Recorded data below:

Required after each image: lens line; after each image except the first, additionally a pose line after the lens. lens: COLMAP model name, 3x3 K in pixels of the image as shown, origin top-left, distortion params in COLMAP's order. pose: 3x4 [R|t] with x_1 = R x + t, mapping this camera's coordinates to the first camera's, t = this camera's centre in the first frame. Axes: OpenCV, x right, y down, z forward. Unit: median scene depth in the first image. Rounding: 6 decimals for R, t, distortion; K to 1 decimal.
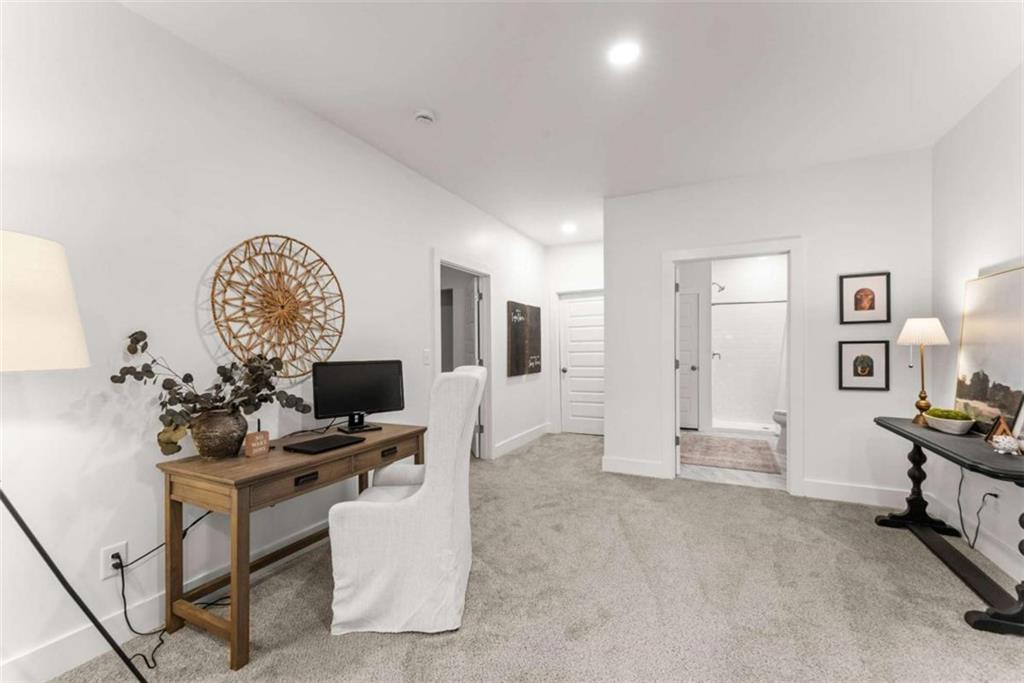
lens RADIAL K [[434.0, 0, 512.0], [0, 434.0, 341.5], [0, 0, 1]] dist [0.000090, -0.000009]
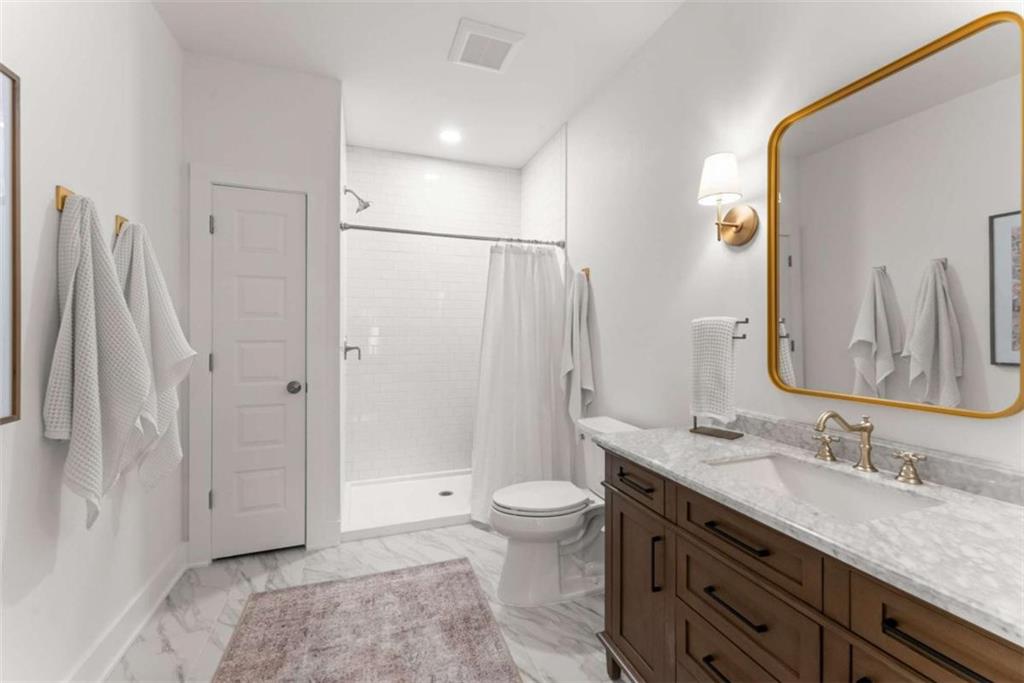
lens RADIAL K [[422.3, 0, 512.0], [0, 422.3, 341.5], [0, 0, 1]] dist [0.000159, -0.000054]
pose [[0.701265, -0.010236, 0.712827, 0.281396], [-0.002310, 0.999859, 0.016631, 0.014236], [-0.712897, -0.013309, 0.701142, 0.588498]]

End of Recorded data.

Task goal: Retype the data above exactly, dropping every picture.

Written response:
Required after each image: lens line; after each image except the first, additionally a pose line after the lens. lens: COLMAP model name, 3x3 K in pixels of the image as shown, origin top-left, distortion params in COLMAP's order. pose: 3x4 [R|t] with x_1 = R x + t, mapping this camera's coordinates to the first camera's, t = this camera's centre in the first frame. Axes: OpenCV, x right, y down, z forward. Unit: median scene depth in the first image. Rounding: 6 decimals for R, t, distortion; K to 1 decimal.
lens RADIAL K [[434.0, 0, 512.0], [0, 434.0, 341.5], [0, 0, 1]] dist [0.000090, -0.000009]
lens RADIAL K [[422.3, 0, 512.0], [0, 422.3, 341.5], [0, 0, 1]] dist [0.000159, -0.000054]
pose [[0.701265, -0.010236, 0.712827, 0.281396], [-0.002310, 0.999859, 0.016631, 0.014236], [-0.712897, -0.013309, 0.701142, 0.588498]]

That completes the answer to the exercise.